INSTRUCTIONS TO FOLLOW
Copy every line of text in the records below word for word, keeping the original order. Leave out the pictures.

▬▬▬▬▬▬

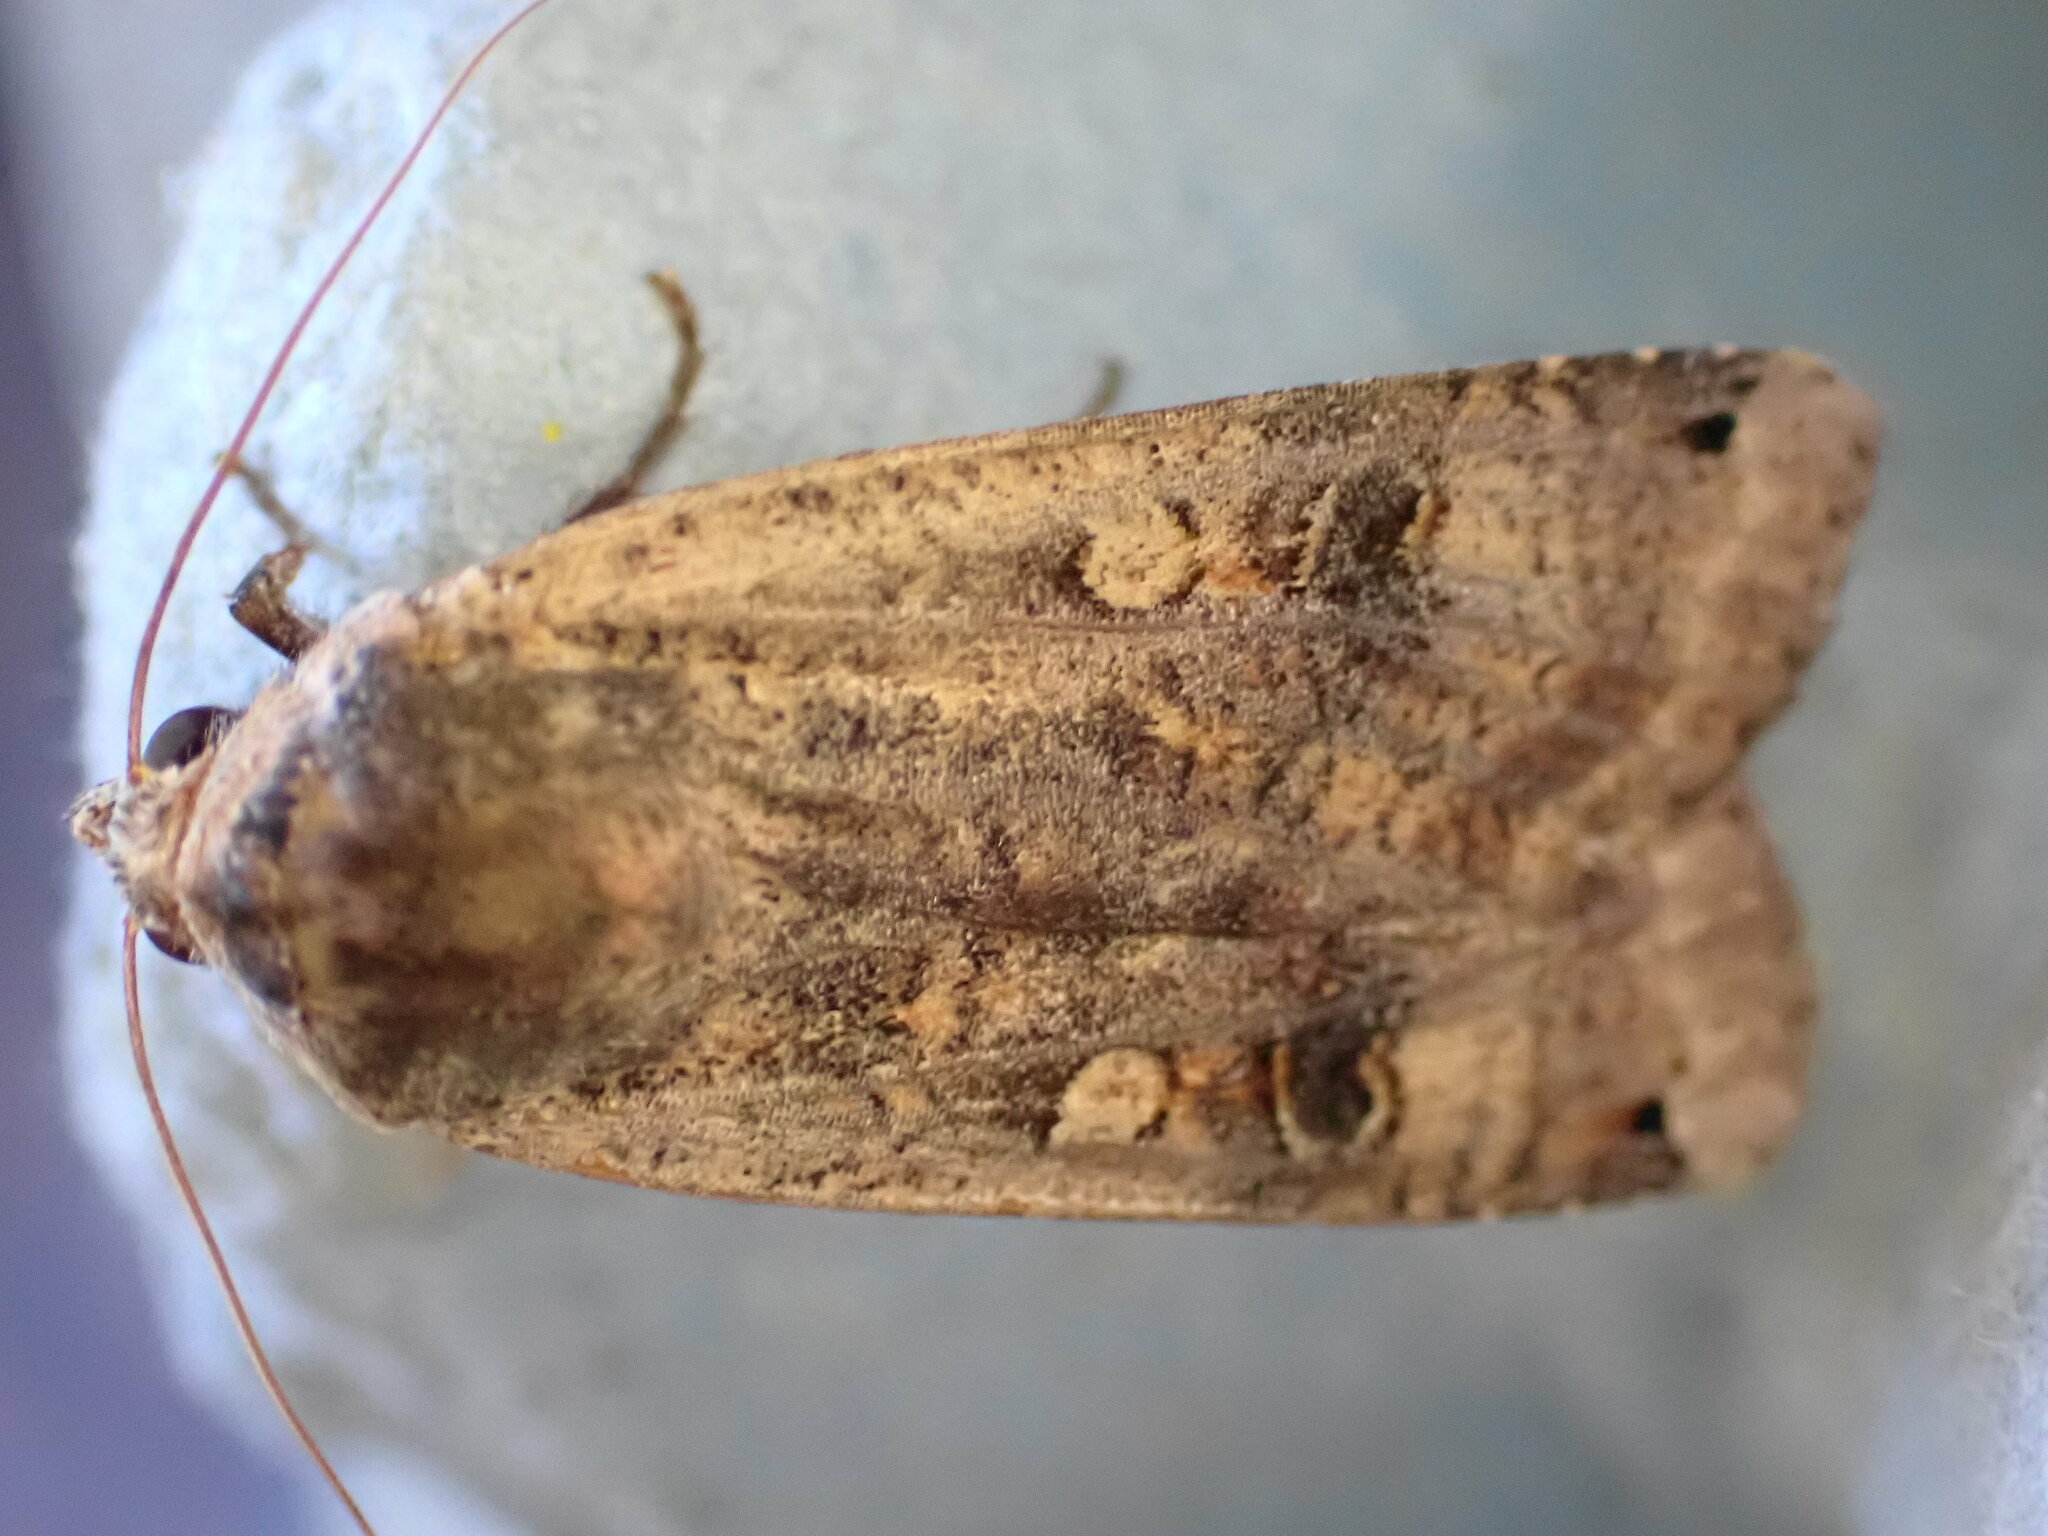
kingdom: Animalia
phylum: Arthropoda
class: Insecta
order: Lepidoptera
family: Noctuidae
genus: Noctua
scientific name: Noctua pronuba
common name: Large yellow underwing
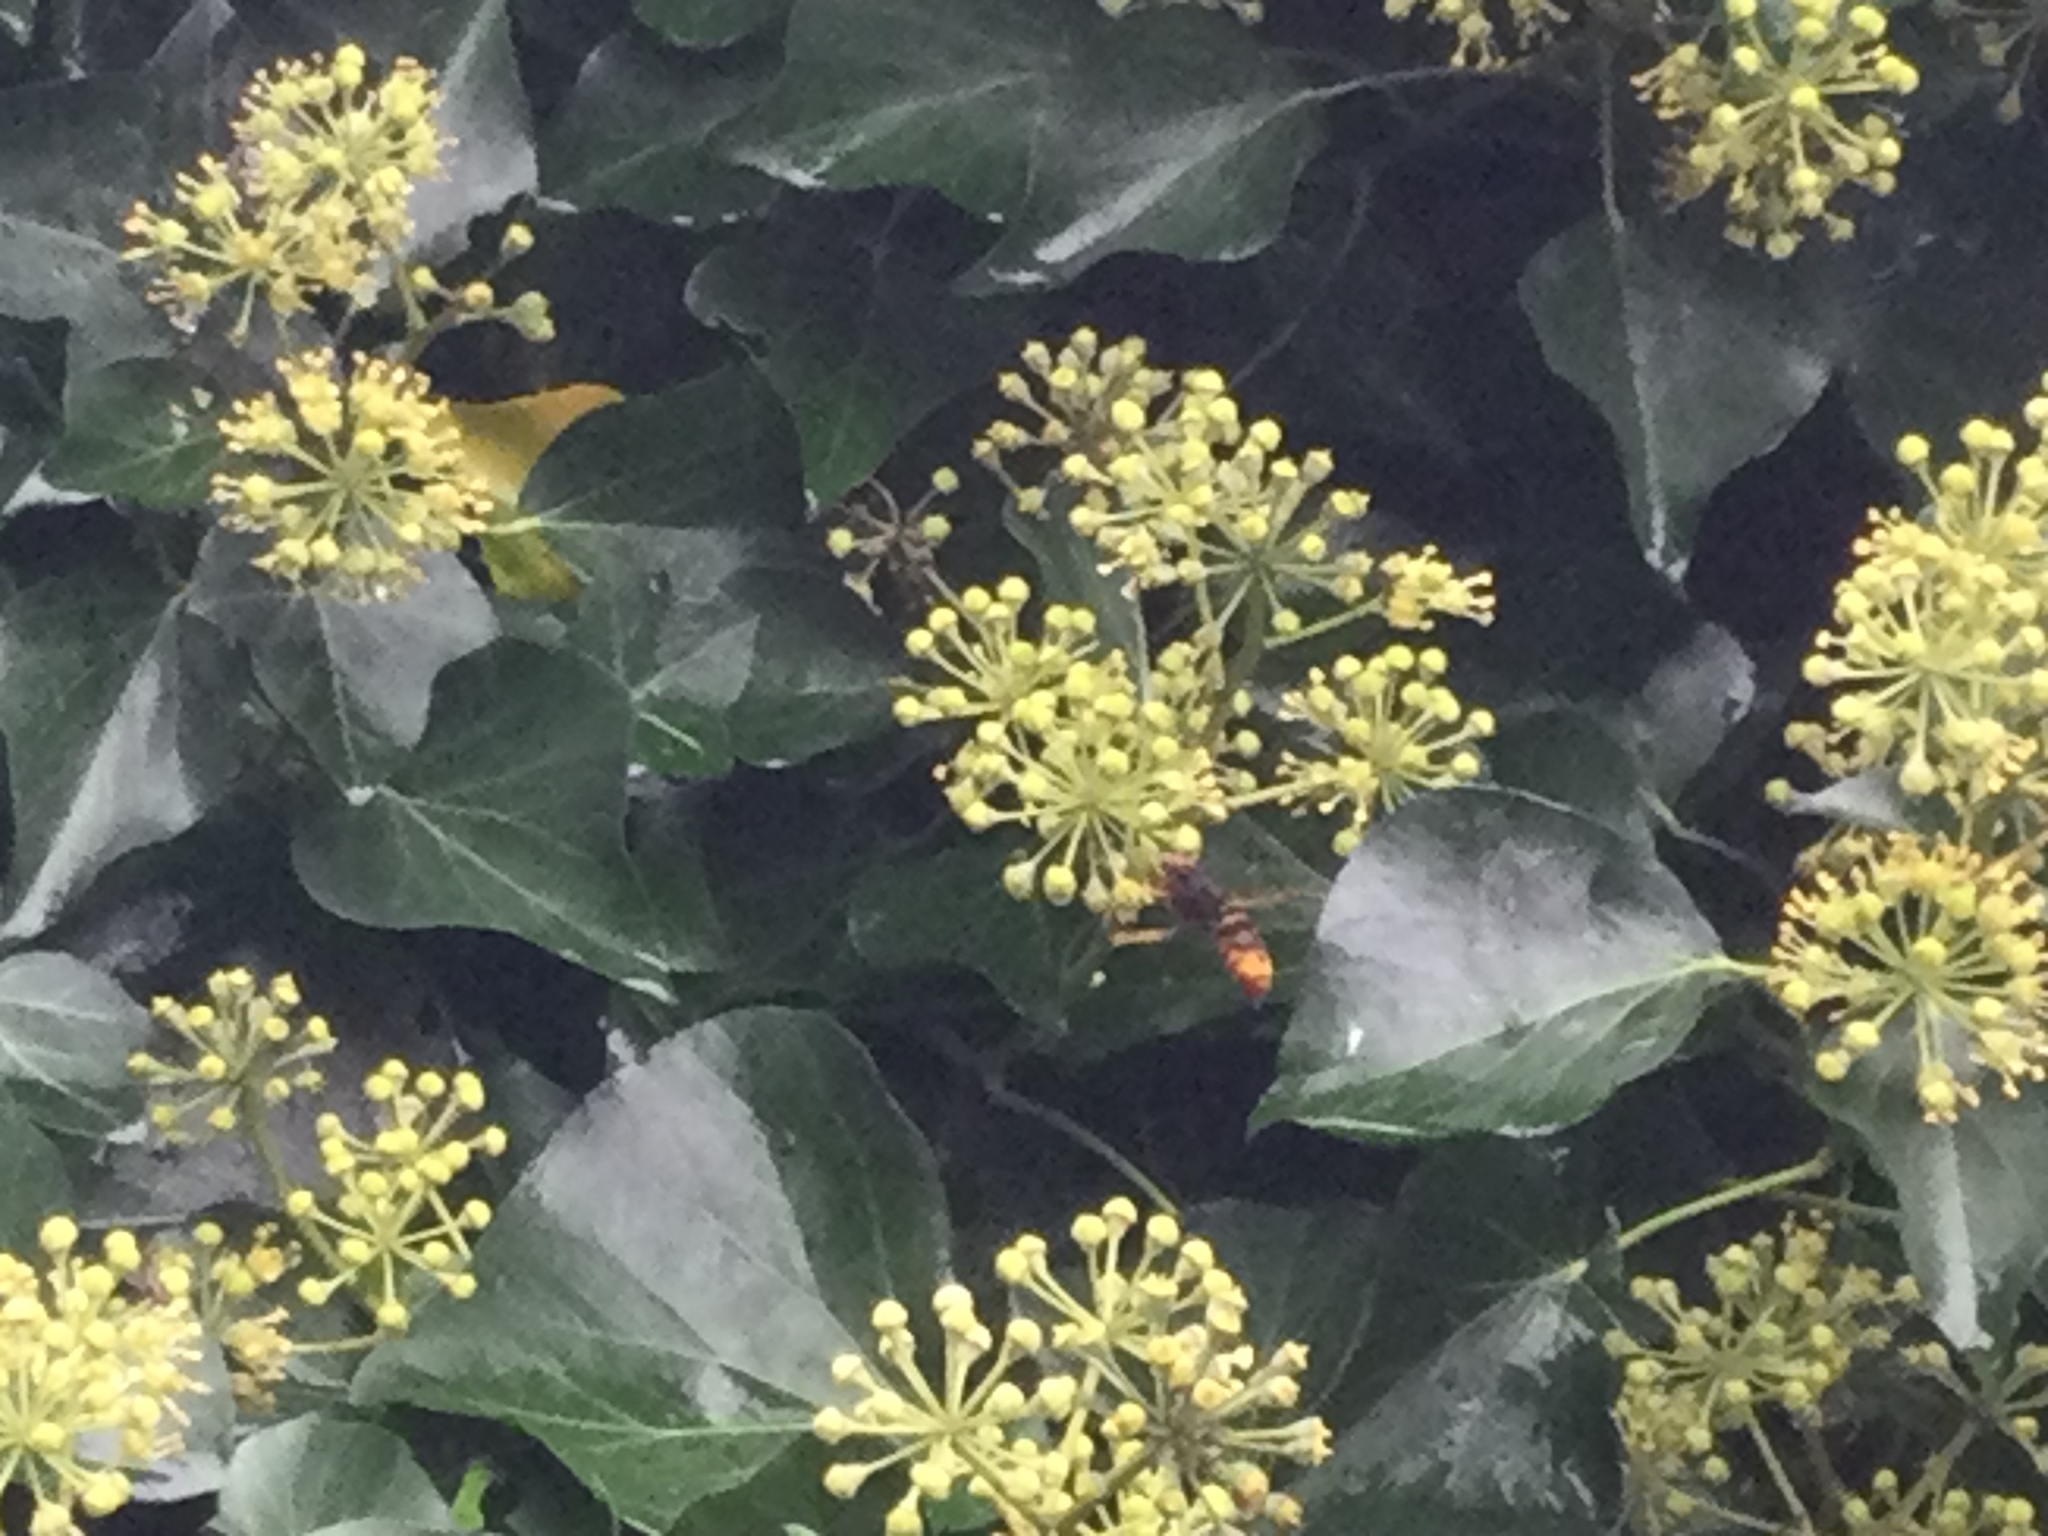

▬▬▬▬▬▬

TASK RESPONSE
kingdom: Animalia
phylum: Arthropoda
class: Insecta
order: Lepidoptera
family: Noctuidae
genus: Noctua
scientific name: Noctua pronuba
common name: Large yellow underwing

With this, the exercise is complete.